We’ve been writing a lot about legacy admission of late. If you’re wondering why we’ve been so focused on the practice these past few weeks, it’s because we’ve been attacking the practice of offering preferential treatment to the progeny of alumni for years but it seems we’re no longer a one-man band trying to stop it in its tracks. In fairness, Richard Kahlenberg of The Century Foundation has vocally opposed the practice as long as we have but it’s high time our little duet becomes a chorus.
The Legacy Admission Advantage
In a piece out today for The Wall Street Journal entitled “Legacy Preference Gets Fresh Look Following College-Admissions Scandal,” Douglas Belkin writes about legacy admission at America’s colleges — and shares a little bit about the history of the practice. He writes about how legacy applicants to Harvard are five-times as likely to get in as are non-legacies. He writes about how the legacy advantage is the equivalent of a 160-point bump on the SAT, according to a study by a Princeton sociologist. He writes about how some students at Duke University and Brown University are trying to end legacy admissions.
Johns Hopkins Publicly Discloses the Percentage of Legacy Admits in 2019
In short, Belkin has written nothing our readers don’t already know about legacy admission. That is until he includes a quote from David Phillips, the vice provost for admissions and financial aid at Johns Hopkins University. As Belkin writes, “Last month, Johns Hopkins said it had been phasing out legacy preference over the last five years. Legacy admissions fell to 3% of students in 2019 from 13% in 2009, while the number of students from poor families more than doubled, said David Phillips.”

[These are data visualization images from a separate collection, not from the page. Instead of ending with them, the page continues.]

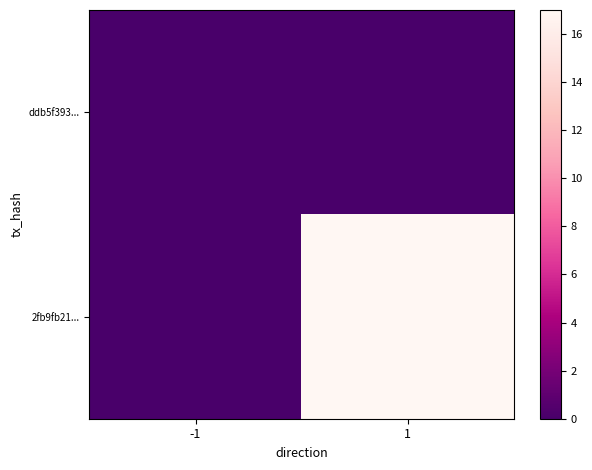

Rank the series by their maximum value, from highest to lowest.

2fb9fb21..., ddb5f393...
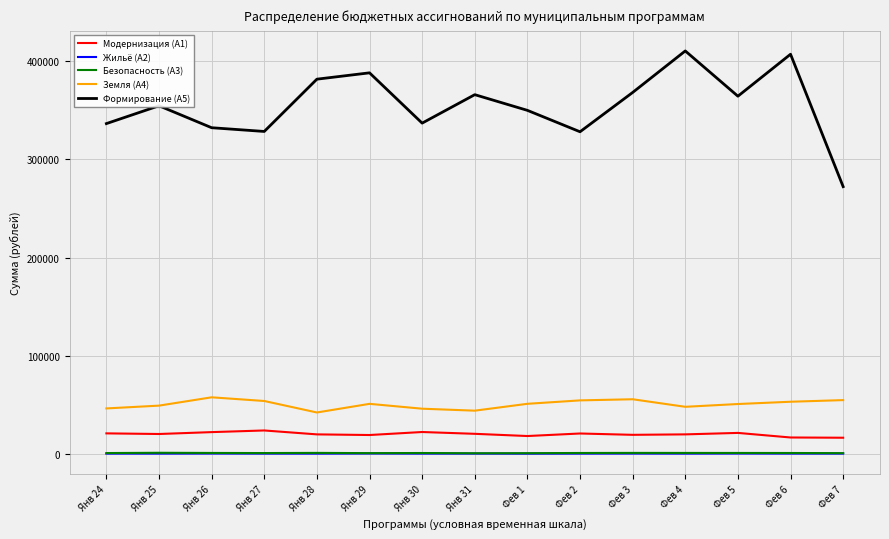

What is the average value of the Формирование (А5) series?

355103.7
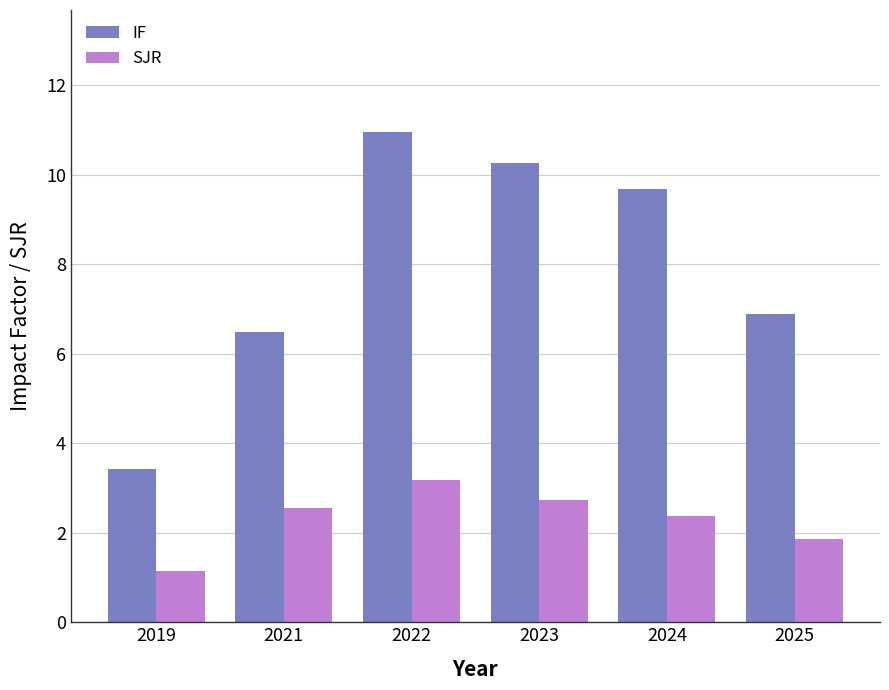

True or false: IF has a value of 4.2 at 2023.

False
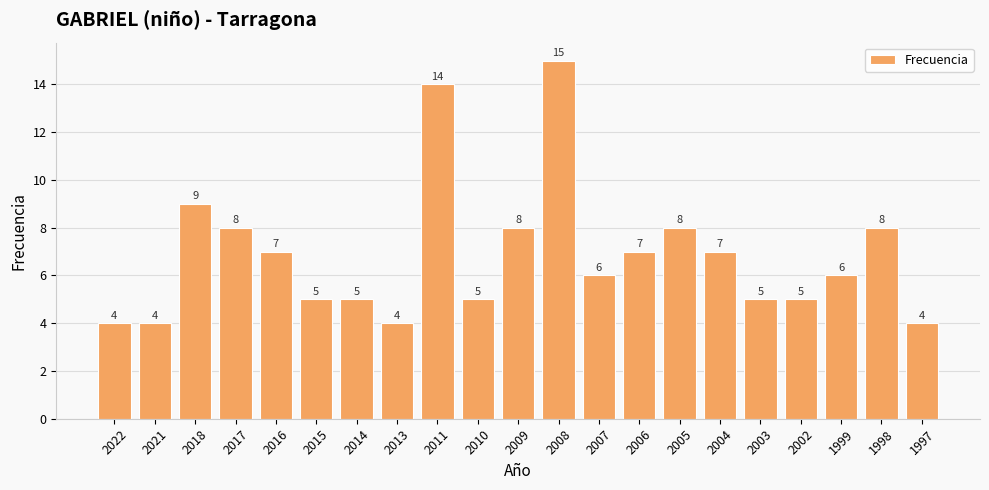

Which category has the highest value across all series?

2008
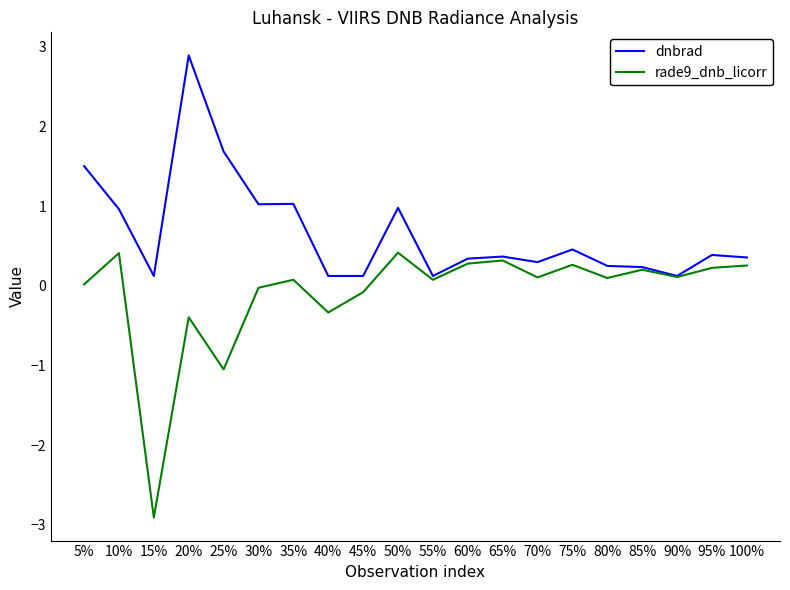

What is the difference between the maximum and minimum values in the rade9_dnb_licorr series?

3.3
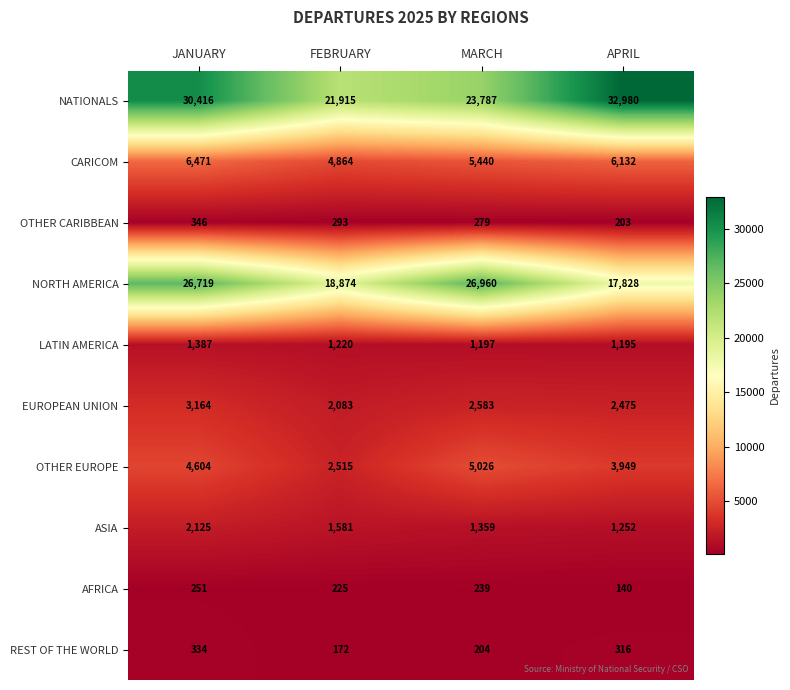

What is the sum of all ASIA values?

6317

A Salute to Johns Hopkins for Answering Our Call to Release Legacy Admissions Data
As our readers may remember, we saluted Johns Hopkins University for publicly announcing the end to the practice of legacy admissions but we called for the school to release data on the percentage of legacies admitted this year and in the years to come. After all, we believe in the words of President Ronald Reagan when he said, “Trust, but verify.” We are mighty glad to see that Mr. Phillips of Johns Hopkins is speaking publicly about the drop in legacy admits. A 10% drop — to 3% 2019 from 13% in 2009 — is indeed significant and it is cause for applause.
Ivy Coach salutes Johns Hopkins University’s vice provost for admissions and financial aid, David Phillips, for not only announcing the end to an anachronistic practice at one of America’s elite universities but for making the data available for public consumption. May other American universities soon follow Johns Hopkins’ — and Mr. Phillips’ — lead.